For our “Leading the Field” Q&A series, we’re speaking with leaders in the civic/gov tech space who are driving important change to make government work by the people, for the people, in the digital age. For Women’s History Month, we’re lifting up the voices of women leaders who are working to ensure the government can serve everyone equitably, with dignity and respect. This week, we spoke with Amee Covarrubias, a Code for America Software Engineering Community Fellow working in Oakland. At Code for America, we welcome a broad diversity of viewpoints—and we strive to let people speak in their own words about their own unique experiences. With that in mind, the following has received only minor edits for length and clarity, and the views expressed here reflect those of the author.
Tell us about the project you’re working on through the Code for America Community Fellowship.
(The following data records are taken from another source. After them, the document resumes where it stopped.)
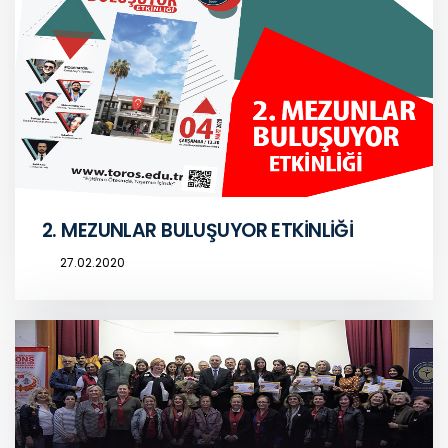
2. MEZUNLAR BULUŞUYOR ETKİNLİĞİ
27.02.2020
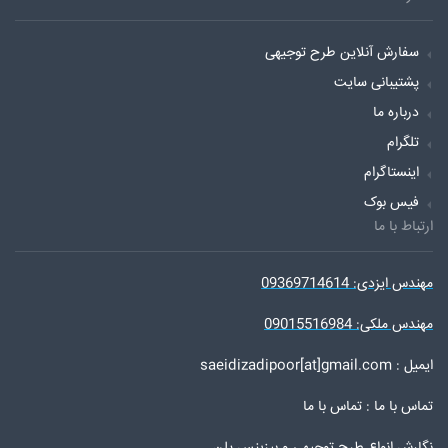
سفارش آنلاین طرح توجیهی
پشتیبانی سایت
درباره ما
تلگرام
اینستاگرام
فیس بوک
ارتباط با ما
مهندس ایزدی: 09369714614
مهندس ملکی: 09015516984
ایمیل : saeidizadipoor[at]gmail.com
تماس با ما :
تماس با ما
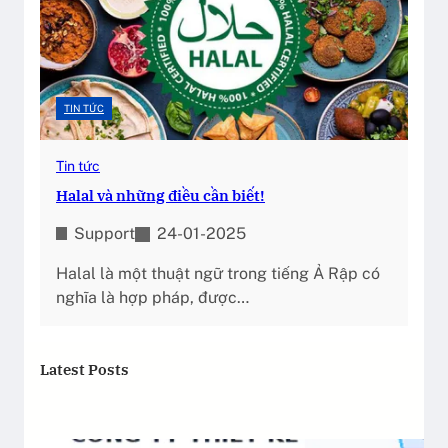
TIN TỨC
Tin tức
Halal và những điều cần biết!
Support
24-01-2025
Halal là một thuật ngữ trong tiếng Ả Rập có
nghĩa là hợp pháp, được…
Latest Posts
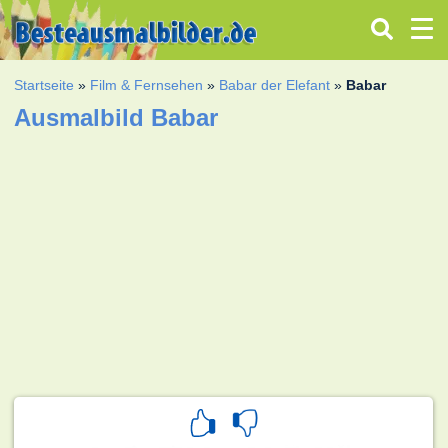
Startseite
»
Film & Fernsehen
»
Babar der Elefant
»
Babar
Ausmalbild Babar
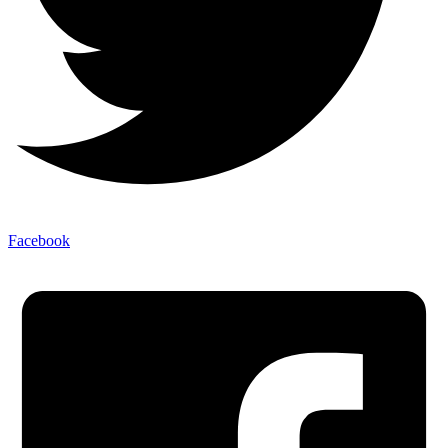
Facebook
My team is in partnership with the City of Oakland, where we’re working to make it easier for unhoused neighbors to find and access services they need. As it currently stands, when someone who is unhoused needs a service—like housing support, food assistance, or healthcare—there isn’t a way for them to search through a comprehensive list of options. Instead, they often have to call multiple agencies to find information, delaying their access to services and putting a strain on service providers, social workers, and government agencies that are already stretched thin. So we set out to create Helping Residents Access, an app designed to give unhoused residents of Alameda County comprehensive information about services in their area based on their location, streamlining the process of getting them the help that they deserve.
Early on in the project, our team (Adorable Jasmine, Latorree Howard, and myself) decided on a guiding principle that would keep us driving the project forward: the Zulu phrase Ubuntu which means “I am, because you are.” Our team is composed of three BIPOC women with deep roots in the East Bay. We are interconnected with our neighbors because we are products of this community. Human dignity is at the center of all of our decisions and actions in this project.
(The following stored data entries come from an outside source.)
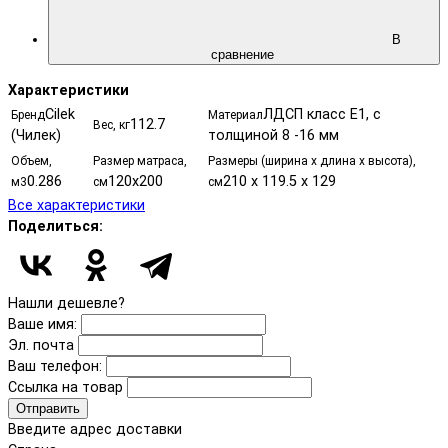
В
сравнение
Характеристики
Cilek
ЛДСП класс Е1, с
Бренд
Материал
112.7
Вес, кг
(Чилек)
толщиной 8 -16 мм
Объем,
Размер матраса,
Размеры (ширина х длина х высота),
0.286
120х200
210 x 119.5 x 129
м3
см
см
Все характеристики
Поделиться:
Нашли дешевле?
Ваше имя:
Эл. почта
Ваш телефон:
Ссылка на товар
Отправить
Введите адрес доставки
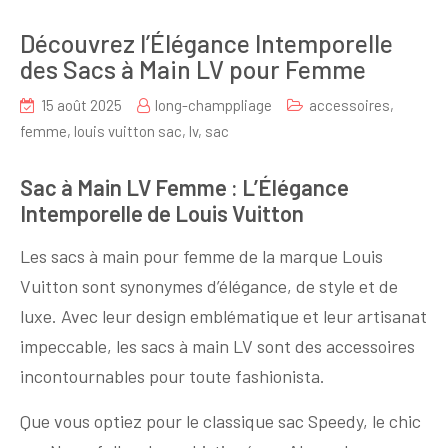
Découvrez l’Élégance Intemporelle
des Sacs à Main LV pour Femme
15 août 2025
long-champpliage
accessoires
,
femme
,
louis vuitton sac
,
lv
,
sac
Sac à Main LV Femme : L’Élégance
Intemporelle de Louis Vuitton
Les sacs à main pour femme de la marque Louis
Vuitton sont synonymes d’élégance, de style et de
luxe. Avec leur design emblématique et leur artisanat
impeccable, les sacs à main LV sont des accessoires
incontournables pour toute fashionista.
Que vous optiez pour le classique sac Speedy, le chic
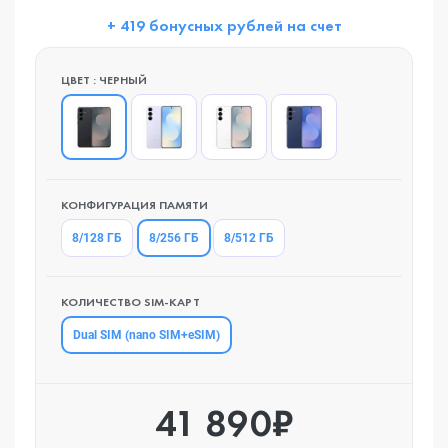
+ 419 бонусных рублей на счет
ЦВЕТ : ЧЕРНЫЙ
КОНФИГУРАЦИЯ ПАМЯТИ
8/256 ГБ
8/128 ГБ
8/512 ГБ
КОЛИЧЕСТВО SIM-КАРТ
Dual SIM (nano SIM+eSIM)
41 890₽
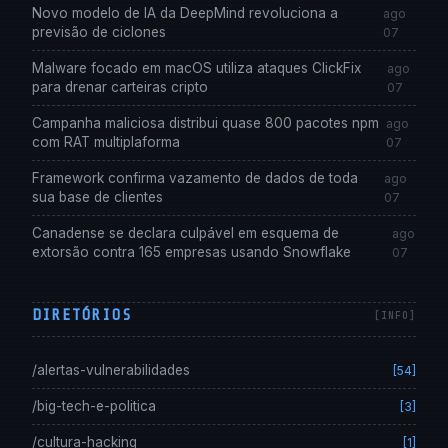
Novo modelo de IA da DeepMind revoluciona a
ago
previsão de ciclones
07
Malware focado em macOS utiliza ataques ClickFix
ago
para drenar carteiras cripto
07
Campanha maliciosa distribui quase 800 pacotes npm
ago
com RAT multiplaforma
07
Framework confirma vazamento de dados de toda
ago
sua base de clientes
07
Canadense se declara culpável em esquema de
ago
extorsão contra 165 empresas usando Snowflake
07
DIRETÓRIOS
/alertas-vulnerabilidades
[54]
/big-tech-e-politica
[3]
/cultura-hacking
[1]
Our team is composed of three BIPOC women with deep roots in the East Bay. We are interconnected with our neighbors because we are products of this community.
Which women have had the strongest impact on your journey to where you are now?
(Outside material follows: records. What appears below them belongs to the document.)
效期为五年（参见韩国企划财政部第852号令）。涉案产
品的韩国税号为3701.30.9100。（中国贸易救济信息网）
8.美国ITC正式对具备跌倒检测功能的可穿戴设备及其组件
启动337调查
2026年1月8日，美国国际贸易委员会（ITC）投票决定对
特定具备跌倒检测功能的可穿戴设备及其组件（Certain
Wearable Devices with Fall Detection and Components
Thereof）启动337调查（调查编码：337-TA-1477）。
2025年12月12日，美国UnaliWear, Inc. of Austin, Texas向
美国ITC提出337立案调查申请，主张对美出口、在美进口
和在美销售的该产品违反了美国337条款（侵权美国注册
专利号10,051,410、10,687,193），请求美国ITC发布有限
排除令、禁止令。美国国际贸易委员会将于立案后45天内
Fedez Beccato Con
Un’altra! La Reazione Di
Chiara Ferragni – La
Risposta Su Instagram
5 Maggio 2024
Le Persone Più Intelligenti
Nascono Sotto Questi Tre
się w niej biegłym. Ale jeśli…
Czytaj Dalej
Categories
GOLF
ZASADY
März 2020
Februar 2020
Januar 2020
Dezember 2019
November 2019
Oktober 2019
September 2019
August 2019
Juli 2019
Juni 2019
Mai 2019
I’m most inspired by the life story of my grandmother, Socorro. She was forced into marriage at the age of 15 and was eventually left to fend for herself and her eight children on the streets of Tijuana, Mexico as a single mother. My grandmother had her sights on immigrating to the United States so that her children could have a fighting chance at a better life.
Every day for three years, my grandmother went to the US embassy in Tijuana to apply for an American residence visa. Every day, her application was rejected, but she kept returning until one day, her application was granted. I often reflect on this story because it reminds me that I stand on the many sacrifices that my grandmother and millions of women before me made so that I can live a fulfilling and successful life. As a Latina software engineer, I represent less than two percent of the technology industry. Stories like my grandmother’s empower me to be a community advocate and fight for equality within tech so that future generations of BIPOC women can have a seat at the table.
How did you know that coding was the best way for you to make an impact?
Before transitioning into tech, I spent many years in the social justice and DEI advocacy space. Then I briefly worked and lived on a ship through the Semester at Sea program. I sailed around the world with humanitarians in tech who were revolutionizing the industry and working towards the advancement of technology in the name of social good. After I returned home from my voyage, I was inspired to learn how to code and become a software engineer so I could utilize the power of technology to help people.
How does your presence in tech challenge the status quo?
In an industry notorious for its lack of inclusion and diversity, I’m sure that most folks don’t automatically envision the software engineer on this project to look like me. I’m a first-generation queer Latina from Hayward, California. I hope that my presence challenges harmful stereotypes in tech and motivates gatekeepers to address bias when hiring new talent.
Why is representation in tech important?
Here’s why: I’m a Bay Area native born in the tech capital of the world, yet I didn’t even know that programming was a career option for me until I was an adult. I hadn’t considered a future in tech because I didn’t know anyone in my primarily Latinx network who worked in tech. Now, I’m very vocal about my experience as a queer Latina software engineer because representation matters. I hope that my presence in tech can help others envision themselves in STEM.
I myself am motivated by the BIPOC women who are changemakers in the tech industry. As an early career software engineer, it has been meaningful to me that the CEO of the organization I work for is a Latina who has similar life experiences. Meeting women in tech who are breaking the glass ceiling inspire me to set my sights on bigger goals in my career and maybe be the CEO of my own organization one day.